Gezeigter Textauszug:
————
Nicht nur die Mädels in der ersten Reihe träumen. Der Musiker macht auf der Bühne mit. In einer perfekt ausgeleuchteten verschwitzten Traumwelt. Mit dem Publikum flirten macht Spaß: Die Blicke folgen einem und das streichelt das Ego. Ich genieße das und habe keine Lust, mich dagegen zu wehren, idealisiert zu werden. Bei den Ärzten machen wir uns einen Spaß draus und betonen unser Alter oder andere Makel. Die Vorstellung, dass uns die Mädchen im Publikum sexy finden und lieben ist trotzdem toll. Darum spielen die Ärzte ja auch drei Stunden. Je älter sie werden, desto länger bleiben sie auf der Bühne.
————
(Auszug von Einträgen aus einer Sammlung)
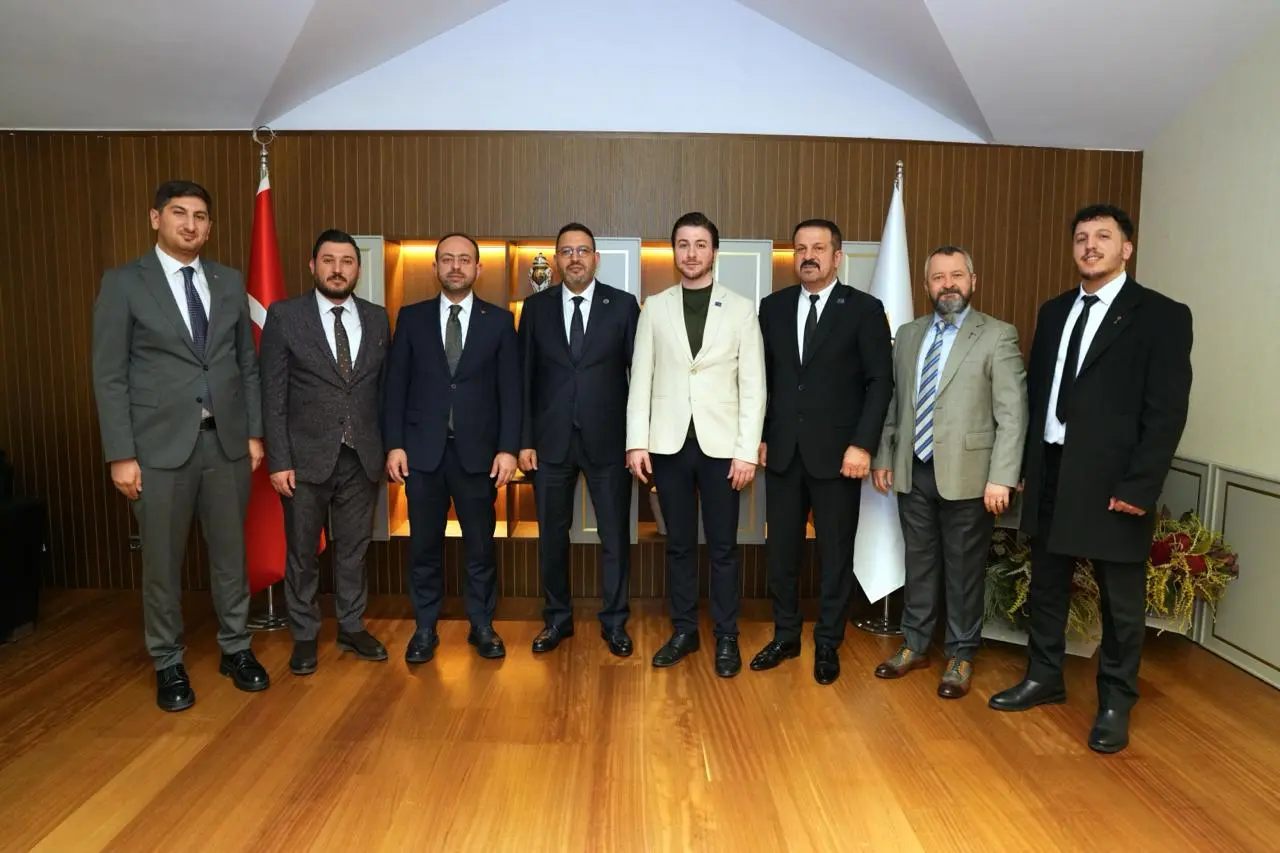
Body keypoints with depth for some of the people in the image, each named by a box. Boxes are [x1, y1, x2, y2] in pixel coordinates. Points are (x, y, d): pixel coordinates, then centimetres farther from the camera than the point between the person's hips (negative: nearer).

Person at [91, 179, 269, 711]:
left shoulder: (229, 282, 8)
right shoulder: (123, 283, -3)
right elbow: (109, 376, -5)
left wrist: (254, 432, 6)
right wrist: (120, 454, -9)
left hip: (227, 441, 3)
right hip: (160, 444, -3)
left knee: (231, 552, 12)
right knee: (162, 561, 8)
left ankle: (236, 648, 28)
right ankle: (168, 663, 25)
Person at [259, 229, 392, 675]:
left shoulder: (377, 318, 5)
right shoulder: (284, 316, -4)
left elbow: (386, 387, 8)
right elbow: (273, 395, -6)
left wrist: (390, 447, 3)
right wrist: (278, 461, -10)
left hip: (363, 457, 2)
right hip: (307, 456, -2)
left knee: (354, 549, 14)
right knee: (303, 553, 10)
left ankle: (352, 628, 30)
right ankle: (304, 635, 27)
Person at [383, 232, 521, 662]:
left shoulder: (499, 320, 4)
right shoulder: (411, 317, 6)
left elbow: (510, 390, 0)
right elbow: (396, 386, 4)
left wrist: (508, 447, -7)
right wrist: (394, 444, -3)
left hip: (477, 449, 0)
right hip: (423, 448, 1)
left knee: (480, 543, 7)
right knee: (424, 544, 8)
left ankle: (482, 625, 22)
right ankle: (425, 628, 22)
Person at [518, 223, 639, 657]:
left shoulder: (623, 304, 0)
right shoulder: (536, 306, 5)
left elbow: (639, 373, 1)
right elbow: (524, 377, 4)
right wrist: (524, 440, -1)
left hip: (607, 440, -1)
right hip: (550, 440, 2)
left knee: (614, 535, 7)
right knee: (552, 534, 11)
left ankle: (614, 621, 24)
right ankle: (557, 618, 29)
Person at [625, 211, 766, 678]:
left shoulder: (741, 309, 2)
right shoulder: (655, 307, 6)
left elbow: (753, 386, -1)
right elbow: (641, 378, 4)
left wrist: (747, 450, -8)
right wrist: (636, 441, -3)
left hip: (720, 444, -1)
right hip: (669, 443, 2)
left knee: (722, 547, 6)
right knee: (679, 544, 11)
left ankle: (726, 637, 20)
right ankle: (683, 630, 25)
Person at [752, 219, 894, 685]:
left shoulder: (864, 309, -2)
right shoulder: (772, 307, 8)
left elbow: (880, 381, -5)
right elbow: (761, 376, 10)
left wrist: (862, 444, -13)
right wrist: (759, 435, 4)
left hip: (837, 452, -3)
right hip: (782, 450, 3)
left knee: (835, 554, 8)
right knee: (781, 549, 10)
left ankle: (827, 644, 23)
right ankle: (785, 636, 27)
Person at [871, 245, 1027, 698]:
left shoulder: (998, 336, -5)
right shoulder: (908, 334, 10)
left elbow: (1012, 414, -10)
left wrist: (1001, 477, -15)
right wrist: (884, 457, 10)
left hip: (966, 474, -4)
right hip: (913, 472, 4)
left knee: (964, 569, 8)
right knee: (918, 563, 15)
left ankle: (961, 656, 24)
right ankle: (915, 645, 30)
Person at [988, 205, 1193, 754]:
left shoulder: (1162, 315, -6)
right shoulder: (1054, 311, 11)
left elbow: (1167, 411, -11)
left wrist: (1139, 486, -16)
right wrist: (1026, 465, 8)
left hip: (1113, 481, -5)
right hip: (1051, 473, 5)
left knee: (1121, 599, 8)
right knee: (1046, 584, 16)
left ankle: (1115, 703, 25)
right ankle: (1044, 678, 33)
————
Aufgaben:
**1)** Erklären Sie in ein bis drei Sätzen, warum die Ärzte laut dem Textauszug drei Stunden spielen.
**2)** Stimmen die folgenden Aussagen mit dem Textauszug überein? Antworten Sie jeweils mit Ja oder Nein und zitieren Sie die entscheidenden Worte. (a) Der Musiker wehrt sich dagegen, idealisiert zu werden. (b) Bei den Ärzten wird das eigene Alter betont. (c) Je älter die Ärzte werden, desto kürzer stehen sie auf der Bühne.
**3)** Übersetzen Sie bitte diesen Satz aus dem Textauszug ins Englische: „Mit dem Publikum flirten macht Spaß: Die Blicke folgen einem und das streichelt das Ego.“

Lösungen:
**1)** Sie spielen so lange, weil die Vorstellung toll ist, dass die Mädchen im Publikum sie sexy finden und lieben.

**2)**
(a) Nein: „Ich genieße das und habe keine Lust, mich dagegen zu wehren, idealisiert zu werden.“
(b) Ja: „Bei den Ärzten machen wir uns einen Spaß draus und betonen unser Alter oder andere Makel.“
(c) Nein: „Je älter sie werden, desto länger bleiben sie auf der Bühne.“

**3)** Flirting with the audience is fun: the eyes follow you, and that strokes your ego.